Overall the industry has responded well to the replacement of the EFS by ACIS. Although ACIS was a significant fall in
support levels compared to ACIS, particularly for an exporter such as Toyota, exports have continued to rise, as has
investment and R&D. The removal of the 22% motor vehicle wholesale sales tax and the introduction of the GST at
10% has further boosted vehicle affordability in Australia.
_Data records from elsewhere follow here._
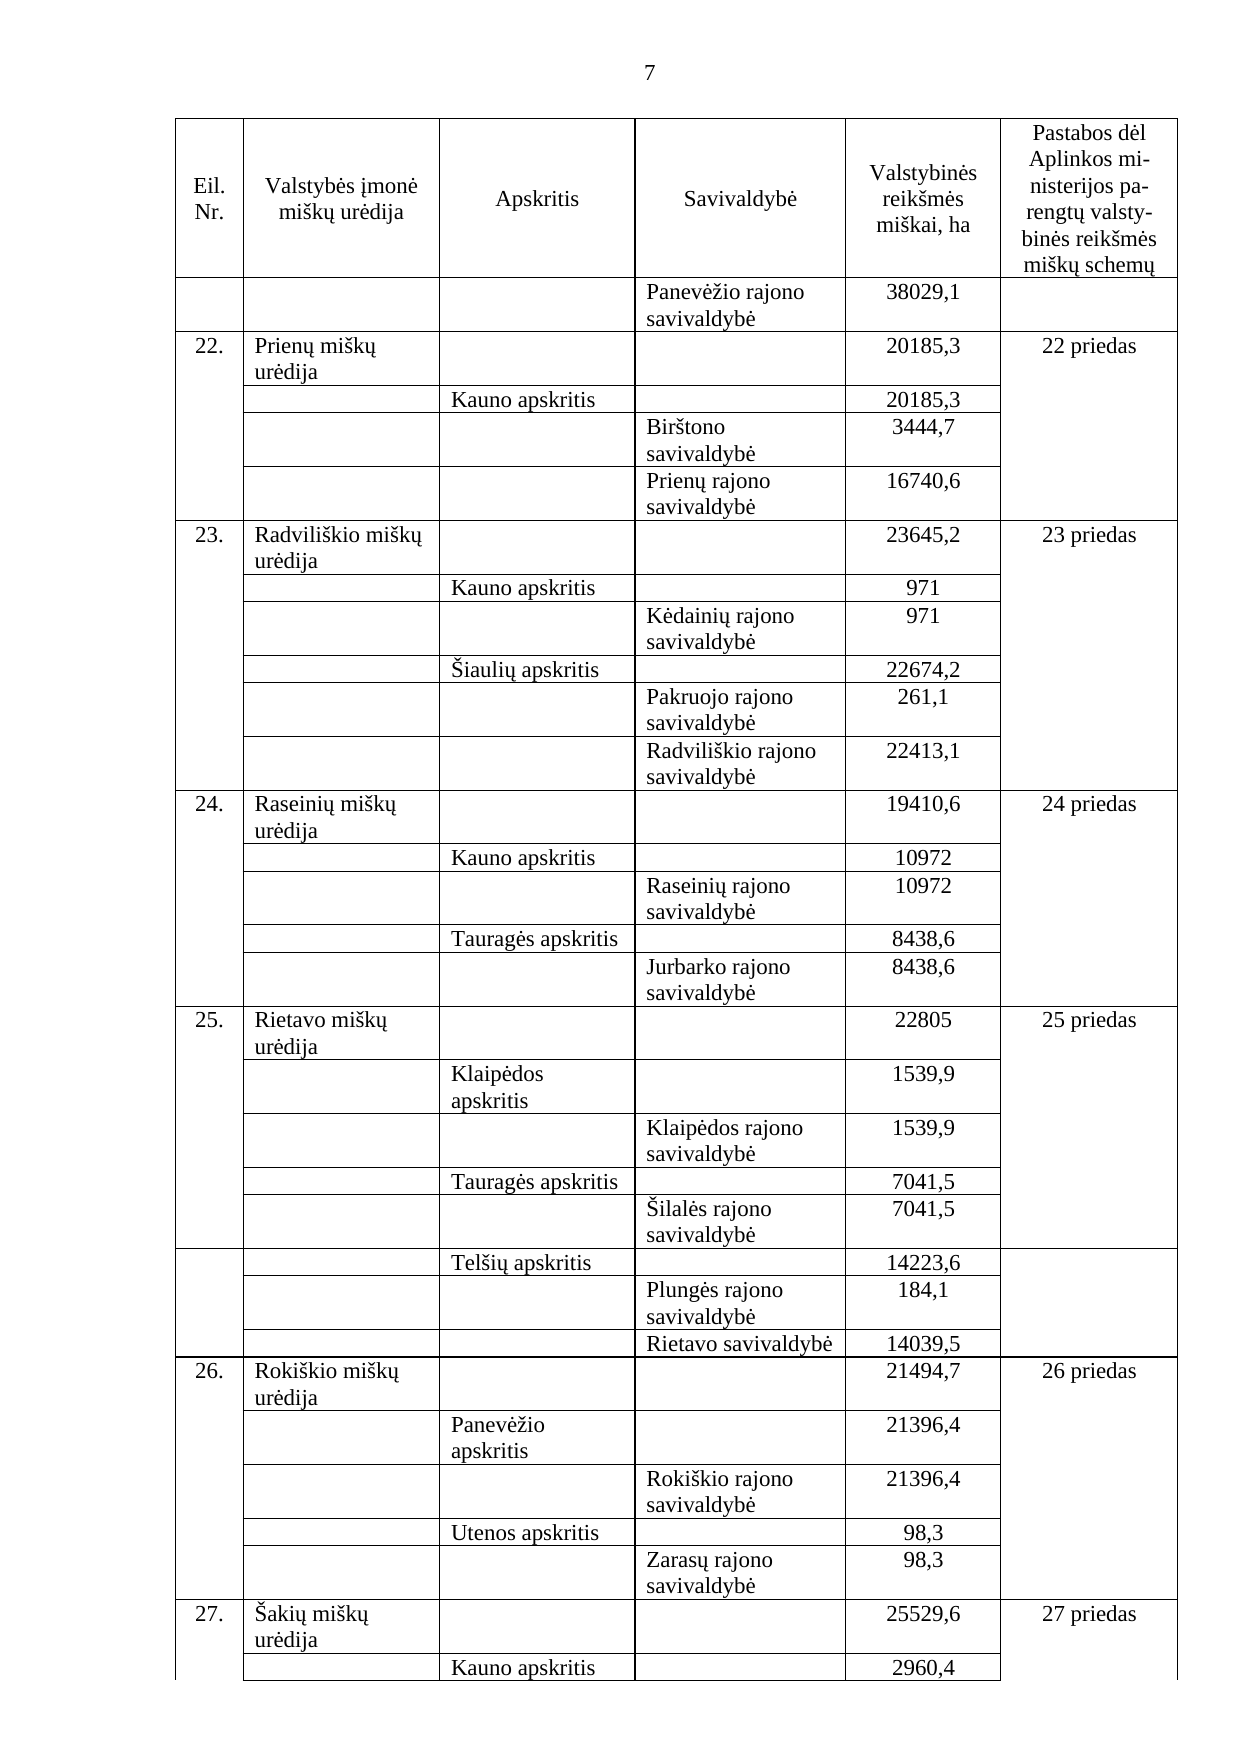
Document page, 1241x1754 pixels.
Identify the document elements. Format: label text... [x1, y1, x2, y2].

table_cell [636, 1249, 845, 1275]
table_cell [244, 656, 439, 682]
table_cell [176, 1113, 243, 1167]
table_cell Rokiškio rajono savivaldybė [636, 1465, 845, 1518]
table_cell [244, 602, 439, 654]
table_cell Klaipėdos apskritis [440, 1060, 634, 1113]
table_cell [440, 872, 634, 924]
table_cell Kauno apskritis [440, 575, 634, 601]
table_cell [636, 1600, 845, 1653]
table_cell [440, 1276, 634, 1329]
table_cell Tauragės apskritis [440, 1168, 634, 1194]
table_cell 23645,2 [846, 521, 1000, 573]
table_cell [1001, 385, 1177, 412]
table_cell [440, 413, 634, 466]
table_cell 3444,7 [846, 413, 1000, 466]
table_cell [1001, 1464, 1177, 1518]
table_cell [244, 1114, 439, 1167]
table_cell [176, 1464, 243, 1518]
table_cell [636, 575, 845, 601]
table_cell [176, 1518, 243, 1545]
table_cell [1001, 1059, 1177, 1113]
table_cell [440, 953, 634, 1006]
table_cell [636, 332, 845, 385]
table_cell Raseinių rajono savivaldybė [636, 872, 845, 924]
table_cell 27. [176, 1600, 243, 1653]
table_cell [1001, 1545, 1177, 1599]
table_cell [176, 1275, 243, 1329]
table_cell [176, 1653, 243, 1680]
table_cell 2960,4 [846, 1654, 1000, 1680]
table_cell [440, 791, 634, 843]
table_cell [440, 737, 634, 789]
table_cell Prienų miškų urėdija [244, 332, 439, 385]
table_cell [244, 1060, 439, 1113]
table_cell 21396,4 [846, 1411, 1000, 1464]
table_cell Kauno apskritis [440, 844, 634, 871]
table_cell 22674,2 [846, 656, 1000, 682]
table_cell 24 priedas [1001, 791, 1177, 843]
table_cell 24. [176, 791, 243, 843]
table_cell Kauno apskritis [440, 1654, 634, 1680]
table_cell 22 priedas [1001, 332, 1177, 385]
table_cell [176, 412, 243, 466]
table_cell [176, 682, 243, 736]
table_cell [636, 656, 845, 682]
table_cell Rietavo savivaldybė [636, 1330, 845, 1356]
table_cell [440, 602, 634, 654]
table_cell [244, 1546, 439, 1599]
table_cell [244, 1465, 439, 1518]
table_cell 1539,9 [846, 1114, 1000, 1167]
table_cell [636, 1168, 845, 1194]
table_cell [636, 1007, 845, 1059]
table_cell [1001, 1275, 1177, 1329]
table_header Savivaldybė [636, 119, 845, 277]
table_cell 25529,6 [846, 1600, 1000, 1653]
table_cell [440, 467, 634, 520]
table_cell 23. [176, 521, 243, 573]
table_cell [176, 655, 243, 682]
table_cell [1001, 952, 1177, 1006]
table_cell 971 [846, 602, 1000, 654]
table_cell [1001, 871, 1177, 924]
table_cell [244, 1330, 439, 1356]
table_cell [244, 1276, 439, 1329]
table_cell [244, 737, 439, 789]
table_cell Telšių apskritis [440, 1249, 634, 1275]
table_cell [1001, 574, 1177, 601]
table_cell 25. [176, 1007, 243, 1059]
table_cell 7041,5 [846, 1195, 1000, 1248]
table_cell 22413,1 [846, 737, 1000, 789]
table_cell [176, 1194, 243, 1248]
table_cell [440, 1007, 634, 1059]
table_cell [1001, 1249, 1177, 1275]
table_cell [440, 1465, 634, 1518]
table_cell Rietavo miškų urėdija [244, 1007, 439, 1059]
table_cell Tauragės apskritis [440, 925, 634, 952]
table_cell [244, 413, 439, 466]
table_cell [244, 683, 439, 736]
table_cell 14223,6 [846, 1249, 1000, 1275]
table_cell [244, 844, 439, 871]
table_header Valstybinės reikšmės miškai, ha [846, 119, 1000, 277]
table_header Eil. Nr. [176, 119, 243, 277]
table_cell [1001, 1410, 1177, 1464]
table_cell Šiaulių apskritis [440, 656, 634, 682]
table_header Valstybės įmonė miškų urėdija [244, 119, 439, 277]
table_cell 21396,4 [846, 1465, 1000, 1518]
table_cell [636, 791, 845, 843]
table_cell [1001, 1113, 1177, 1167]
table_cell [244, 1249, 439, 1275]
table_cell [1001, 1167, 1177, 1194]
table_cell [1001, 466, 1177, 520]
table_cell [244, 386, 439, 412]
table_cell Zarasų rajono savivaldybė [636, 1546, 845, 1599]
table_cell [176, 736, 243, 789]
table_cell [244, 1168, 439, 1194]
table_cell [440, 1114, 634, 1167]
table_cell 98,3 [846, 1519, 1000, 1545]
table_cell Kėdainių rajono savivaldybė [636, 602, 845, 654]
table_cell [636, 1519, 845, 1545]
table_cell 98,3 [846, 1546, 1000, 1599]
table_cell [244, 467, 439, 520]
table_cell [1001, 1653, 1177, 1680]
table_cell [244, 1519, 439, 1545]
table_cell 27 priedas [1001, 1600, 1177, 1653]
table_cell 8438,6 [846, 953, 1000, 1006]
table_cell [1001, 278, 1177, 331]
table_cell [440, 683, 634, 736]
table_cell Prienų rajono savivaldybė [636, 467, 845, 520]
table_cell [636, 521, 845, 573]
table_cell [244, 575, 439, 601]
table_cell Utenos apskritis [440, 1519, 634, 1545]
table_cell [1001, 1518, 1177, 1545]
table_cell Raseinių miškų urėdija [244, 791, 439, 843]
table_cell Plungės rajono savivaldybė [636, 1276, 845, 1329]
table_cell [176, 1329, 243, 1356]
table_cell 10972 [846, 844, 1000, 871]
table_cell Šilalės rajono savivaldybė [636, 1195, 845, 1248]
table_cell 14039,5 [846, 1330, 1000, 1356]
table_cell [440, 1600, 634, 1653]
table_cell [440, 1330, 634, 1356]
table_cell [176, 1545, 243, 1599]
table_cell 10972 [846, 872, 1000, 924]
table_cell [1001, 682, 1177, 736]
table_cell [176, 466, 243, 520]
table_cell Birštono savivaldybė [636, 413, 845, 466]
table_cell 26. [176, 1358, 243, 1410]
table_cell [176, 574, 243, 601]
table_cell [176, 1167, 243, 1194]
table_cell [636, 925, 845, 952]
table_cell 8438,6 [846, 925, 1000, 952]
table_cell [1001, 601, 1177, 654]
table_cell [244, 1411, 439, 1464]
table_cell 20185,3 [846, 386, 1000, 412]
table_cell 38029,1 [846, 278, 1000, 331]
table_cell Pakruojo rajono savivaldybė [636, 683, 845, 736]
table_cell [244, 872, 439, 924]
table_cell 1539,9 [846, 1060, 1000, 1113]
table_cell [440, 1358, 634, 1410]
table_cell 25 priedas [1001, 1007, 1177, 1059]
table_cell [440, 332, 634, 385]
table_cell [1001, 736, 1177, 789]
table_cell 7041,5 [846, 1168, 1000, 1194]
table_cell Jurbarko rajono savivaldybė [636, 953, 845, 1006]
table_cell [1001, 1194, 1177, 1248]
table_cell [440, 521, 634, 573]
table_cell [1001, 412, 1177, 466]
table_cell 22805 [846, 1007, 1000, 1059]
table_cell [636, 1060, 845, 1113]
table_cell [1001, 843, 1177, 871]
table_cell [636, 1654, 845, 1680]
table_cell [1001, 924, 1177, 952]
table_cell [440, 278, 634, 331]
table_cell [176, 1410, 243, 1464]
table_cell Klaipėdos rajono savivaldybė [636, 1114, 845, 1167]
table_cell [176, 871, 243, 924]
table_cell 184,1 [846, 1276, 1000, 1329]
table_cell [636, 844, 845, 871]
table_cell [636, 1411, 845, 1464]
table_cell [176, 601, 243, 654]
table_cell 22. [176, 332, 243, 385]
table_cell Rokiškio miškų urėdija [244, 1358, 439, 1410]
table_cell Šakių miškų urėdija [244, 1600, 439, 1653]
table_cell 16740,6 [846, 467, 1000, 520]
table_cell [176, 843, 243, 871]
table_cell 971 [846, 575, 1000, 601]
table_cell [1001, 655, 1177, 682]
table_cell Panevėžio rajono savivaldybė [636, 278, 845, 331]
table_cell 261,1 [846, 683, 1000, 736]
table_cell [176, 278, 243, 331]
table_cell [440, 1546, 634, 1599]
table_header Pastabos dėl Aplinkos mi­nisterijos pa­rengtų valsty­binės reikšmės miškų schemų [1001, 119, 1177, 277]
table_cell [244, 953, 439, 1006]
table_cell [244, 1195, 439, 1248]
table_cell 23 priedas [1001, 521, 1177, 573]
table_cell [176, 1059, 243, 1113]
table_cell [244, 925, 439, 952]
table_cell [636, 386, 845, 412]
table_cell 26 priedas [1001, 1358, 1177, 1410]
table_cell [636, 1358, 845, 1410]
table_cell [1001, 1329, 1177, 1356]
table_cell 21494,7 [846, 1358, 1000, 1410]
table_cell [176, 1249, 243, 1275]
table_cell 19410,6 [846, 791, 1000, 843]
table_cell 20185,3 [846, 332, 1000, 385]
table_cell [176, 385, 243, 412]
table_cell Radviliškio miškų urėdija [244, 521, 439, 573]
table_header Apskritis [440, 119, 634, 277]
table_cell Radviliškio rajono savivaldybė [636, 737, 845, 789]
table_cell [244, 1654, 439, 1680]
table_cell Panevėžio apskritis [440, 1411, 634, 1464]
table_cell [176, 952, 243, 1006]
table_cell [440, 1195, 634, 1248]
table_cell [244, 278, 439, 331]
table_cell [176, 924, 243, 952]
table_cell Kauno apskritis [440, 386, 634, 412]
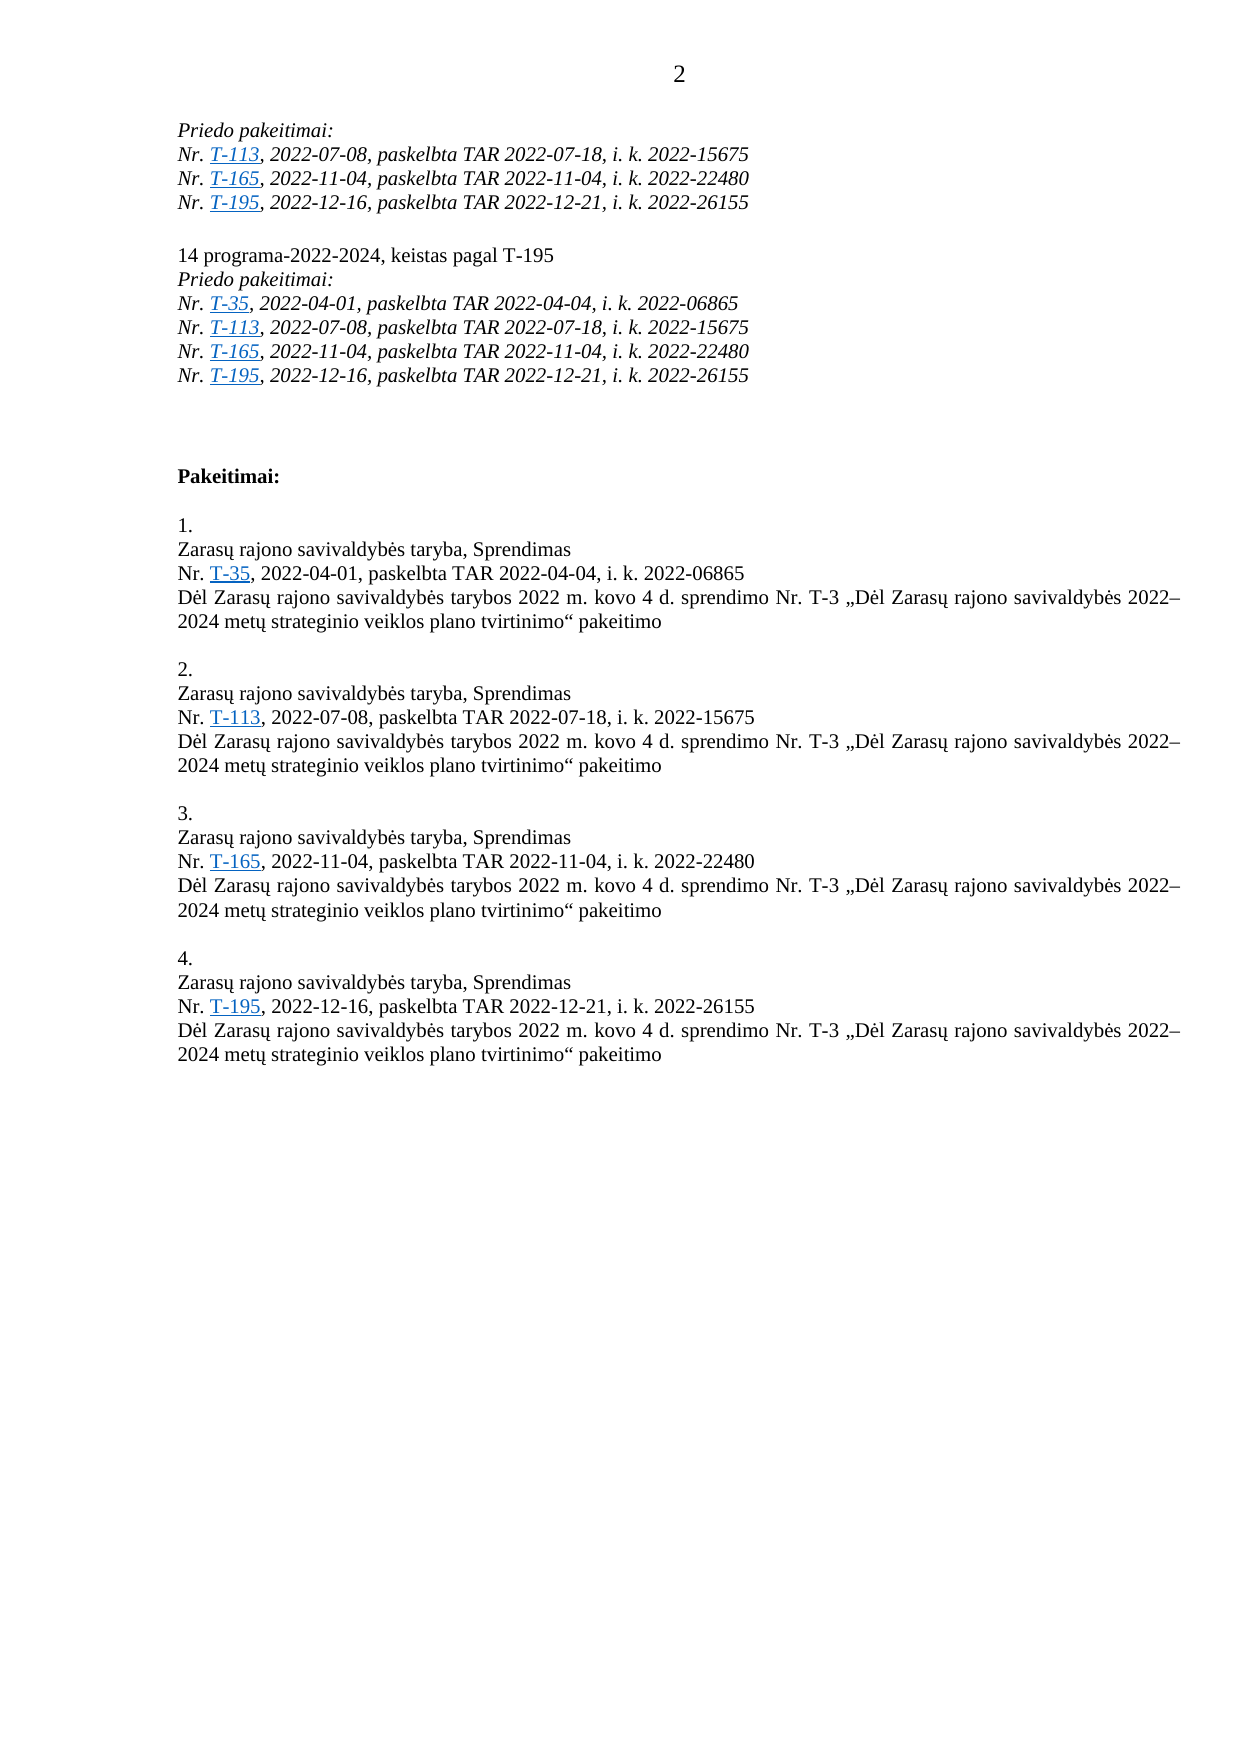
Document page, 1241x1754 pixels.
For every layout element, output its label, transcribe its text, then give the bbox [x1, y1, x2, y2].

text Dėl Zarasų rajono savivaldybės tarybos 2022 m. kovo 4 d. sprendimo Nr. T-3 „Dėl Zarasų rajono savivaldybės 2022–2024 metų strateginio veiklos plano tvirtinimo“ pakeitimo [177, 873, 1181, 922]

Improvements in the general economic environment saw a
step change increase in the size of the domestic vehicle market.

3. Is Toyota Australia operating at the optimum scale of operation? Should Toyota expand or contract its
scale of operation? What are the associated implications? What should Toyota do? Should it wait for
demand and cost conditions to improve, or should it exit the market? (10 Marks)
ANSWER:
Recognition of the powerful knowledge and innovation spillovers associated with the automotive industry have
seen it long treated as a special case in many developed and developing economy countries. Although automotive
industry policy varies between countries and have evolved over time, internationally policy settings are still
aggressively geared to attract and retain automotive investment. The policy settings currently in place in Australia,
and the ACIS program, allow Toyota Australia to continue to compete for new investment. However, the lack of
progress being made in relation to improved access to major export markets (including Australia’s exclusion from
AFTA) and the planned reduction in tariffs will constrain its ability to successfully compete for investment. The
continued erosion of the domestic market sales base for locally produced vehicles, which is in part due to the highly
open nature of the Australian vehicle market relative to many of our overseas competitors, also poses a major
threat to future investment. Given these disadvantages relative to alternative investment locations, it is vital that
an equivalent program to ACIS be introduced once it expires.
Toyota Australia’s aspiration is to establish a sustainable position as one of Toyota’s global manufacturing, product
development and export centers in Australia. Toyota Australia aims to be number one in everything it does. Toyota
Australia believes that the improvements in performance achieved in recent years, coupled with the increasingly
globally integrated nature of the automotive industry present the company with a window of opportunity to
achieve significant growth.
To reach this position within the global Toyota network, it is important that Toyota Australia offers sound prospects
for profitable future growth both in domestic and export markets. Such growth will underpin investment to build
the greater production capacity required to service market growth. Toyota Australia is also looking to take on new
functions within the global Toyota network. Toyota Australia must also now be pro-active in approaching Toyota
head office with new ideas for the roles that the company can take on. To do so, it is important that not only does
Toyota Australia meet, or exceed, Toyota global quality and efficiency standards, but also that the policy
environment in place in Australia is competitive with that in other competing production centers.

CONCLUSION:
The major investment in the Altona plant in 1995, and subsequent investments to prepare to produce the Avalon
in 2000 and the launch of the new model Camry in the third quarter of 2002, demonstrates Toyota’s long-term
commitment to car manufacturing in Australia. Toyota Australia is now positioned to make a considerable ongoing
contribution to Toyota’s global production and export activities. To fulfil its aspiration to establish a sustainable
position as one of Toyota’s global manufacturing, product development and export centers, Toyota Australia has
ambitious production and sales goals for the remainder of this decade.